The roadmap to a resource-efficient Europe (April 2011)
Resource efficiency plays a crucial role in sustainable energy security, and it is vital that policy-makers appreciate the importance of resource efficiency and savings as the starting point for an overall energy policy for Europe.
The EU position at the Rio+20 UN Conference on Sustainable Development (April 2011)
The United Nations Conference on Sustainable Development (UNCSD) will take place in Brazil on 20-22 June 2012 to mark the 20th anniversary of the 1992 United Nations Conference on Environment and Development (UNCED), in Rio de Janeiro, and the 10th anniversary of the 2002 World Summit on Sustainable Development (WSSD) in Johannesburg. World leaders, along with thousands of participants from governments, the private sector, NGOs and other groups, will come together at “Rio+20″ to shape how we can reduce poverty, advance social equity and ensure environmental protection on an ever more crowded planet.
The use of biomass for energy purposes (March 2011)
Without binding rules on sustainability, member states can import ever more biomass from third countries without considering sustainability of production, social impacts or biodiversity, or being able to effectively measure GHG life-cycles. REDD, LULUCF and the CBD are all potential drivers toward sustainability, but not yet sufficient to ensure genuine sustainability.
The external dimension of the EU energy strategy (February 2011)

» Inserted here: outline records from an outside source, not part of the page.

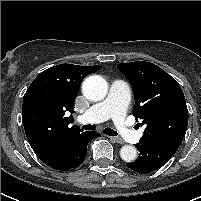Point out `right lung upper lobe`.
<instances>
[{"instance_id":"right-lung-upper-lobe-1","label":"right lung upper lobe","mask_w":201,"mask_h":201,"mask_svg":"<svg viewBox=\"0 0 201 201\" xmlns=\"http://www.w3.org/2000/svg\"><path fill=\"white\" fill-rule=\"evenodd\" d=\"M101 68L60 64L41 72L23 97L22 117L27 139L43 161L59 155L82 130L73 125L74 100L82 80Z\"/></svg>"}]
</instances>
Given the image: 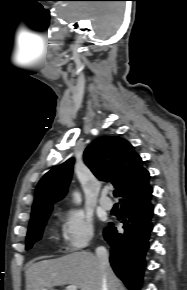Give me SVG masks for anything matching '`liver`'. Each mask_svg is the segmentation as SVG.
Listing matches in <instances>:
<instances>
[{
    "label": "liver",
    "instance_id": "6515ba94",
    "mask_svg": "<svg viewBox=\"0 0 187 290\" xmlns=\"http://www.w3.org/2000/svg\"><path fill=\"white\" fill-rule=\"evenodd\" d=\"M108 290H121L111 267H103L94 254L75 252L57 259L42 260L26 269V290H54L61 285H76L81 290H101L103 276Z\"/></svg>",
    "mask_w": 187,
    "mask_h": 290
}]
</instances>
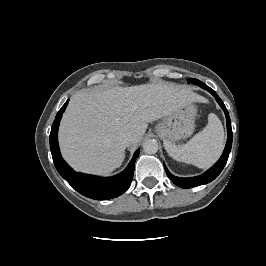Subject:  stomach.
Here are the masks:
<instances>
[{
    "mask_svg": "<svg viewBox=\"0 0 266 266\" xmlns=\"http://www.w3.org/2000/svg\"><path fill=\"white\" fill-rule=\"evenodd\" d=\"M196 114L195 105L189 103L166 116L155 126V132L164 144H175L193 134Z\"/></svg>",
    "mask_w": 266,
    "mask_h": 266,
    "instance_id": "0dacf381",
    "label": "stomach"
}]
</instances>
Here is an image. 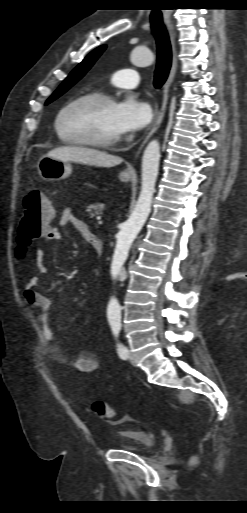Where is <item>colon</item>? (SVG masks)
<instances>
[{"instance_id":"obj_1","label":"colon","mask_w":247,"mask_h":513,"mask_svg":"<svg viewBox=\"0 0 247 513\" xmlns=\"http://www.w3.org/2000/svg\"><path fill=\"white\" fill-rule=\"evenodd\" d=\"M53 218V203L43 191L33 189L25 195L17 236V255L19 258L23 257L29 245L42 237L52 227ZM91 408L100 418H111L113 416V410L103 400H94Z\"/></svg>"}]
</instances>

QCEA welcomed this consultation as a public acknowledgement of the connections between EU foreign/external policy and energy policy. This is a connection not made often enough either in EU public statements or in the substance of the energy strategy and policy.
The roadmap to a low-carbon economy (December 2010)
If the European Union is not careful, a coordinated response to Europe’s energy revolution will be impossible, and the consequences ungovernable. Given that the energy decisions we make today will be with us for decades to come, we just wish they had published the Roadmap for a low carbon economy by 2050 prior to (recently) agreeing the recommendations to Energy 2020.
Competitiveness and the internal energy market (July 2006)
Suppliers of green energy should be able to compete on a level playing field. We need shared approaches to promoting energy conservation and renewables, so that cheap fossil- and subsidized nuclear-based suppliers don’t undercut more responsible suppliers.